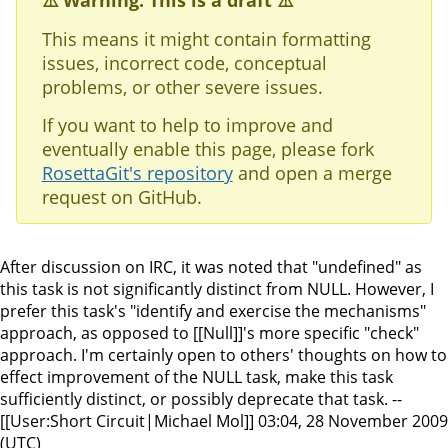
⚠️ Warning: This is a draft ⚠️
This means it might contain formatting
issues, incorrect code, conceptual
problems, or other severe issues.
If you want to help to improve and
eventually enable this page, please fork
RosettaGit's repository
and open a merge
request on GitHub.
After discussion on IRC, it was noted that "undefined" as
this task is not significantly distinct from NULL. However, I
prefer this task's "identify and exercise the mechanisms"
approach, as opposed to [[Null]]'s more specific "check"
approach. I'm certainly open to others' thoughts on how to
effect improvement of the NULL task, make this task
sufficiently distinct, or possibly deprecate that task. --
[[User:Short Circuit|Michael Mol]] 03:04, 28 November 2009
(UTC)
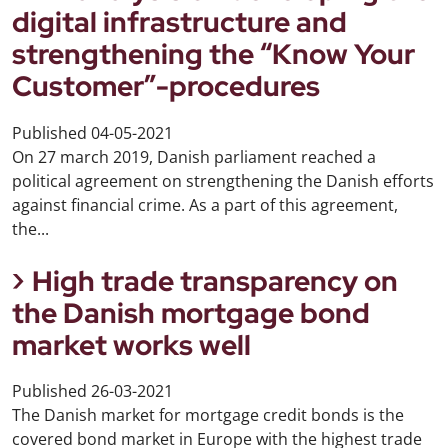
digital infrastructure and
strengthening the “Know Your
Customer”-procedures
Published
04-05-2021
On 27 march 2019, Danish parliament reached a
political agreement on strengthening the Danish efforts
against financial crime. As a part of this agreement,
the...
High trade transparency on
the Danish mortgage bond
market works well
Published
26-03-2021
The Danish market for mortgage credit bonds is the
covered bond market in Europe with the highest trade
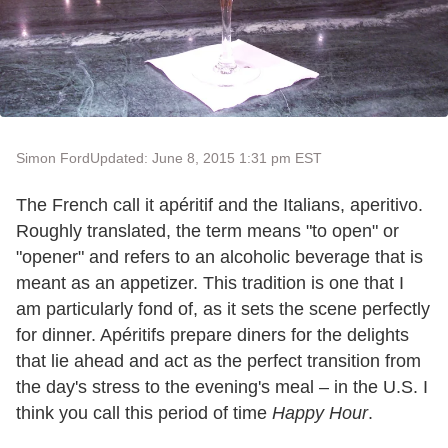
Simon Ford
Updated: June 8, 2015 1:31 pm EST
The French call it apéritif and the Italians, aperitivo.
Roughly translated, the term means "to open" or
"opener" and refers to an alcoholic beverage that is
meant as an appetizer. This tradition is one that I
am particularly fond of, as it sets the scene perfectly
for dinner. Apéritifs prepare diners for the delights
that lie ahead and act as the perfect transition from
the day's stress to the evening's meal – in the U.S. I
think you call this period of time
Happy Hour
.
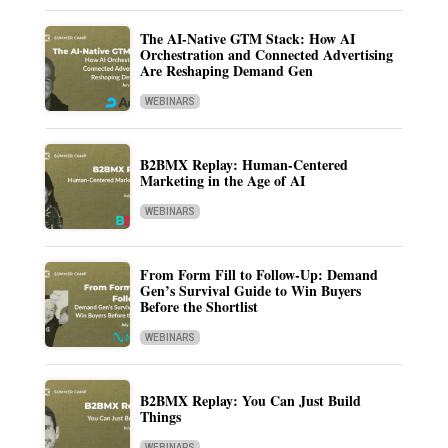
The AI-Native GTM Stack: How AI
Orchestration and Connected Advertising
Are Reshaping Demand Gen
WEBINARS
B2BMX Replay: Human-Centered
Marketing in the Age of AI
WEBINARS
From Form Fill to Follow-Up: Demand
Gen’s Survival Guide to Win Buyers
Before the Shortlist
WEBINARS
B2BMX Replay: You Can Just Build
Things
WEBINARS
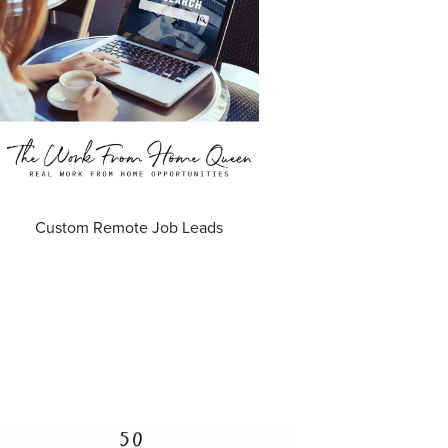
Custom Remote Job Leads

━━━━━━━━━━

Exercise details: Scan the records above line by line, counting those where the word "Danish" appears, and give the count alone.

Exercise response: 4